6. Conclusions, Limitations, and Implications for Practice

This study investigated the cognitive and affective learning outcomes of integrating Education 4.0 tenets and digital learning in four engineering case studies deployed over four years. In the study, several cutting-edge technologies were incorporated, such as 3D printing, MPS, robotics, 3D printing, and machine learning, emphasizing their educational benefits and the teacher’s role in guiding their proper usage to foster discipline and soft-based skills. Also, the study was performed to analyze the implications of Education 4.0 based on the evidence because, in the extant literature, there is a lack of studies synthesizing its educational outcomes from a reflective standpoint, beyond only promoting the technological advantages of Education 4.0 and digital learning.

The evidence in this study suggests that the tenets of Education 4.0 can encourage participation and engagement among students due not only to the technologies included but also the curricular design that integrates them and promotes teacher support, learning resources, continuous experimentation, and concept application and integration. In this sense, this study complements prior studies on Education 4.0 and digital learning, adding the possibility of fostering cognitive and affective factors, such as self-efficacy, motivation, collaboration, and meaningful learning experiences. A limitation is that this study cannot suggest generalizations because the case studies responded to a particular context with some socio-economic constraints. For example, HEIs with a better technical infrastructure can incorporate other types of technologies in curricula and observe the effects on learning outcomes. Also, universities whose student populations are not full-time working students can obtain other results. Nonetheless, our interest focused on identifying and analyzing specific or shared factors in the case studies that arose after Education 4.0 and digital learning were included. Likewise, in the analysis of quantitative and qualitative data, we did not exclude a certain subjectivity load according to our experience and beliefs as educators. Nonetheless, we employed some rigorous techniques to limit this issue as much as possible. We did not notice any trait of the Hawthorne effect since students participated openly in each case study, and they were evaluated with different instruments to guarantee robustness. In addition, the same teacher evaluated the courses to avoid biases in the method used to assess students’ learning outcomes.

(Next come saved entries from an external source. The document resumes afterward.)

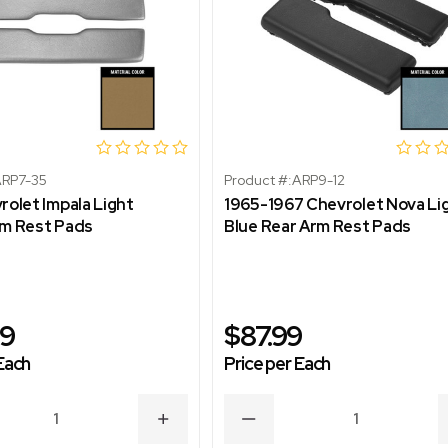
RP7-35
Product #:
ARP9-12
rolet Impala Light
1965-1967 Chevrolet Nova Li
rm Rest Pads
Blue Rear Arm Rest Pads
99
$87.99
Each
Price per Each
ASE
INCREASE
DECREASE
ITY
QUANTITY
QUANTITY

Regarding students’ reported grades, we observed an increasing pattern in the courses with the AL methodologies, even though we do not discard the possibility that students gained familiarity with the assessment process, but this does not detract from the results presented.

Finally, the results described above can serve in part to improve the conception of Education 4.0 and even Education 5.0, helping to find a student-centered approach and achieve a balance between technology, teaching practices, and learning outcomes. This can be crucial, i.e., considering the human-centric model tailored to Education 5.0 and the current evolution of Education 4.0, as well as teachers’ role as not only facilitators or tutors in the learning process but also designers of meaningful learning experiences.